Notre société a du mal à admettre qu’il y a pu avoir erreur et que ce n’est pas grave, c’est la vie et c’est comme ça qu’on apprend :)
Jonathan Path
T’es vraiment un bon coach en développement personnel :) Très pertinent l’article !
Je suis beaucoup inspiré du livre : 7 habitudes de ceux qui réussissent tout ce qu’ils entreprennent. Et le chapitre 2, c’est : toujours avoir la fin en tête (se projeter à la fin de sa vie pour analyser si on sera satisfait de ce qu’on a fait de sa vie). Ca aide beaucoup à construire le court terme et le moyen terme !
Jacques René
Rien n’est facile alors cessons d’avoir la paresse. Allez mettons nous au boulot.
Charlie
Je dirais peut-être même que c’est l’inconscience qui nous empêche cette folie de ne pas essayer / changer / tenter / lâcher / laisser tomber… On peut toujours regretter d’avoir arrêter le sport / la musique / des études / des gens… mais sur le moment c’était bien ce qu’on voulait non ? On pourra toujours renouer contact, reprendre des cours, un job (et ce, même avec un creux de 10 ans dans le planning!). Le point de départ de tout changement, c’est la prise de conscience. C’est le moment où nous nous octroyons vraiment le temps de penser. Et cela fait partie des actes intelligents dans une vie. Ce point de non retour est certes un moment d’euphorie et sûrement de grande inquiétude sur l’avenir, mais il se révèle à mon sens, vital et apaisant…

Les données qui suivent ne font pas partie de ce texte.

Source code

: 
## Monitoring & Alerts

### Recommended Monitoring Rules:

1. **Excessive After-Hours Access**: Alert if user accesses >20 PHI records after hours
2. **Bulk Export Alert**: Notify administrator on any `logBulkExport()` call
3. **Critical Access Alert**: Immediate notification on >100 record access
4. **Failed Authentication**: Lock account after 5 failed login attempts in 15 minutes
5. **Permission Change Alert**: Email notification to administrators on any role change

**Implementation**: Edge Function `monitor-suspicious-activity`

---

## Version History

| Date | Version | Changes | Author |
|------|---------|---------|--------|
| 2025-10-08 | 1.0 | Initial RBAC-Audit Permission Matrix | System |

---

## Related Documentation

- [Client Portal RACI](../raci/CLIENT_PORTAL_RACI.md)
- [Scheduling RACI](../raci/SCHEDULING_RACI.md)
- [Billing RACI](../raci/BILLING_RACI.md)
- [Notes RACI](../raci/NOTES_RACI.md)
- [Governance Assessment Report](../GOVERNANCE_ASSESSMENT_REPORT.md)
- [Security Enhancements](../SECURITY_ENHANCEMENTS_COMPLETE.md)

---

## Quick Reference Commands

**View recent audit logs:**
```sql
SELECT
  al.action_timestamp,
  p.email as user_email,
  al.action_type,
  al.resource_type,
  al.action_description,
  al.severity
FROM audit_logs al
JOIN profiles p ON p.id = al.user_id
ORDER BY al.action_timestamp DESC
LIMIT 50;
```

Comme toute décision, elle se réfléchit et s’organise, même si cela part d’un coup de tête. Et surtout, je reste persuadée qu’il faut bien se connaitre, car il faudra s’armer et être prêt à affronter les avis divergents et décourageants de votre entourage (et oui, les gens et leur confort…). Et comme le dit Jodorowsky, il faut toujours essayer, toujours… Rien n’est facile, mais on peut travailler à rendre les choses agréables.
Merci pour votre article qui me conforte encore un peu plus sur mes choix, et bientôt sur de nouvelles perspectives !
Bend-webdesign
Sympa comme article, ca permet de se remettre en question et de voir comment chacun va voir l’avenir. Perso je pense que j’aurais changé, car la technologie va trop vite pour moi et j’ai besoin de plus de « vert » dans mon espace de travail).